▶ 做题说明:
A - 讲加油站和糖果两道题的那篇题解，一共包括哪两道题？
B - 请从最后一句之后，把讲加油站和糖果两道题的那篇题解接着往下写。

▶ 所给文本:
════
本次题解包括
- 134 Gas Station
- 135 Candy
134. Gas Station
There are N gas stations along a circular route, where the amount of gas at station i is
gas[i]
.You have a car with an unlimited gas tank and it costs
cost[i]
of gas to travel from station i to its next station (i+1). You begin the journey with an empty tank at one of the gas stations.Return the starting gas station's index if you can travel around the circuit once, otherwise return -1.
════
▶ 展示材料:
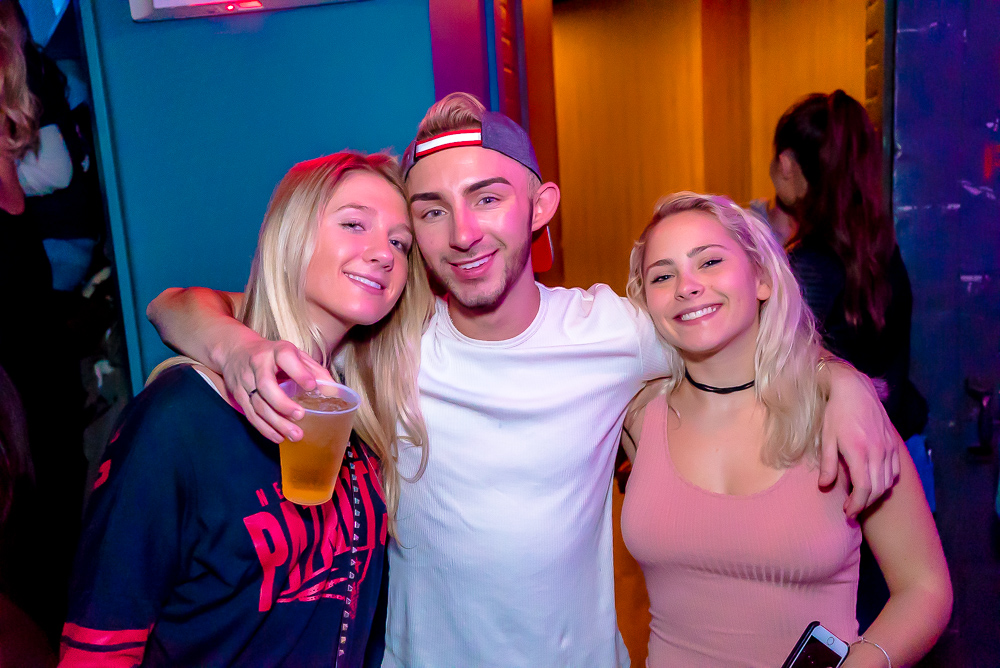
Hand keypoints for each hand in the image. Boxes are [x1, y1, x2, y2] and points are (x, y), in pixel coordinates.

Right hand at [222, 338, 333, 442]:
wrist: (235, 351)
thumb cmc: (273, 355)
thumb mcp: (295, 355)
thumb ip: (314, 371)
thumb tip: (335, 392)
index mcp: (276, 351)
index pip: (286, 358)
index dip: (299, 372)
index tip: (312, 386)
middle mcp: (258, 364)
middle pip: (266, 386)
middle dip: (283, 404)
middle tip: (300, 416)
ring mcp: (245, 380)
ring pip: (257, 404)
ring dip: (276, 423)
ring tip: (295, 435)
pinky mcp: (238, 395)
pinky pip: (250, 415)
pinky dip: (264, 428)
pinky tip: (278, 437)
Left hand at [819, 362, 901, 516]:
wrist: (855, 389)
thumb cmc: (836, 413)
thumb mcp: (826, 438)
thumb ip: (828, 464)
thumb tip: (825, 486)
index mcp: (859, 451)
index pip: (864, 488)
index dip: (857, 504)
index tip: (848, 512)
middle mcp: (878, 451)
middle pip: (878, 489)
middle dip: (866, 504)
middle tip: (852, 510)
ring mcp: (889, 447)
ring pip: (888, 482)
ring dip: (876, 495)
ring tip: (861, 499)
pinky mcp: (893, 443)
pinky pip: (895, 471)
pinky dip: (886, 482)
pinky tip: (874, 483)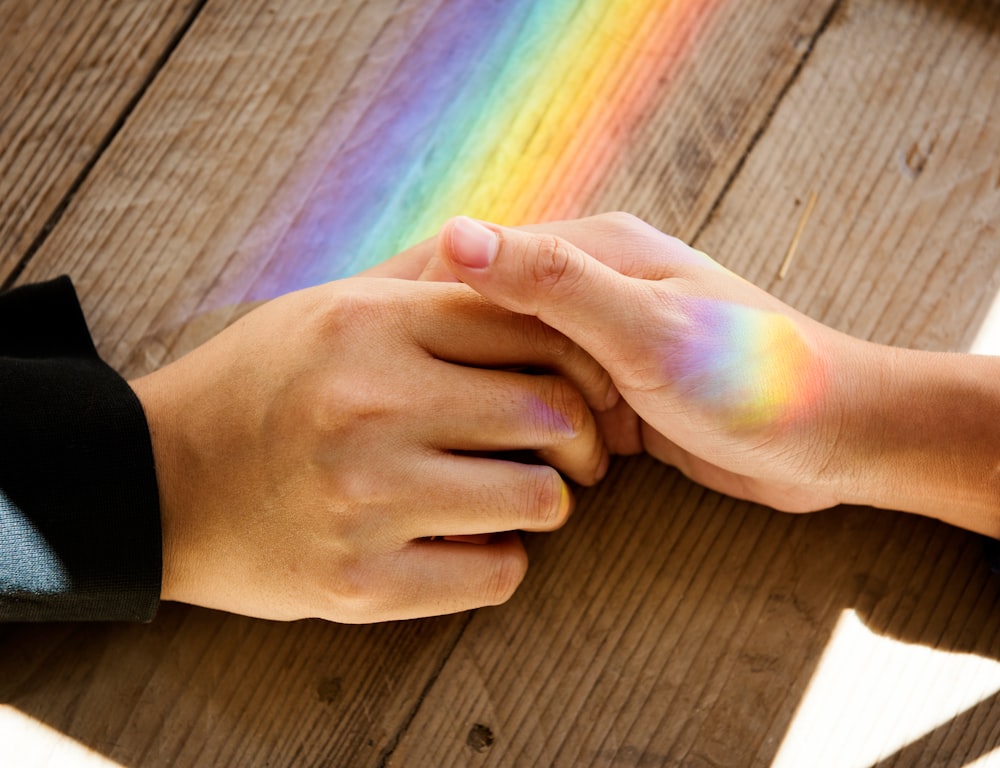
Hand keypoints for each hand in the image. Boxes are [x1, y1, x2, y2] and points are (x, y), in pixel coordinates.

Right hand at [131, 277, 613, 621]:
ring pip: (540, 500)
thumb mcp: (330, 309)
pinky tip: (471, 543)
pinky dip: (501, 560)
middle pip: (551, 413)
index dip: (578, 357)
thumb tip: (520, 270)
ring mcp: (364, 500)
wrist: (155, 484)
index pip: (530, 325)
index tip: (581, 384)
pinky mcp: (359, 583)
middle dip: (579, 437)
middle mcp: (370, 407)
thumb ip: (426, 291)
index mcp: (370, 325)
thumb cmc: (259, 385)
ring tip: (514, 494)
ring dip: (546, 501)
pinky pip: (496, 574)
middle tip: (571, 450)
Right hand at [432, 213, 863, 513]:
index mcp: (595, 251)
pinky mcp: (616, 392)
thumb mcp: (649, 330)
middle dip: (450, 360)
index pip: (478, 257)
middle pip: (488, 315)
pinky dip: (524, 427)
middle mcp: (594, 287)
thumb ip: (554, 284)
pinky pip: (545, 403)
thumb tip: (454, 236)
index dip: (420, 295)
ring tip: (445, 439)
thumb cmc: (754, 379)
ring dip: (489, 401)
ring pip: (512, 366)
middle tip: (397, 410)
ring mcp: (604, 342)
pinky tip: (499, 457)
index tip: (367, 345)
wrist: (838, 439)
════
▶ 练习答案:
A - 134 Gas Station 和 135 Candy。

B -
题目地址:leetcode Gas Station
题意:已知每个加油站能加的汽油gas[i],还有第i个加油站到i+1个站点需要花费cost[i]的汽油。 假设初始油箱为空,且油箱容量无限,求从哪个站点开始,可以绕一圈。不存在返回-1
思路:首先想想朴素的算法,对于每个点,如果gas[i] - cost[i] >=0,那么以该点x为起点,向后判断。路途中若出现油箱为负,说明该起点不对。 起点x +1重复过程。。。
这样显然复杂度为o(n^2),如何做到更好呢?
上面的过程在起点错误的时候直接进行了+1,就是初始起点的下一个。 就是说,假如abcdefg 这么多个加油站,a为一开始的站点,遍历到d发现不行了。接着从b开始。
然而这没有必要。 因为在过程中,有:
- gas[a] - cost[a] >=0 (这是枚举的条件)
- gas[a] - cost[a] + gas[b] - cost[b] >=0
- gas[a] - cost[a] + gas[b] - cost[b] + gas[c] - cost[c] >=0
- gas[a] - cost[a] + gas[b] - cost[b] + gas[c] - cost[c] + gas[d] - cost[d] < 0
在d之前的每一步都是不小于0的。然而他们的累加过不了d这个站点,也就是说,abc都不会是解。(比0大的数加上去都过不了了何况不加)
而d也不会是解,因为必然有gas[d] - cost[d] < 0
因此接下来从e开始最好。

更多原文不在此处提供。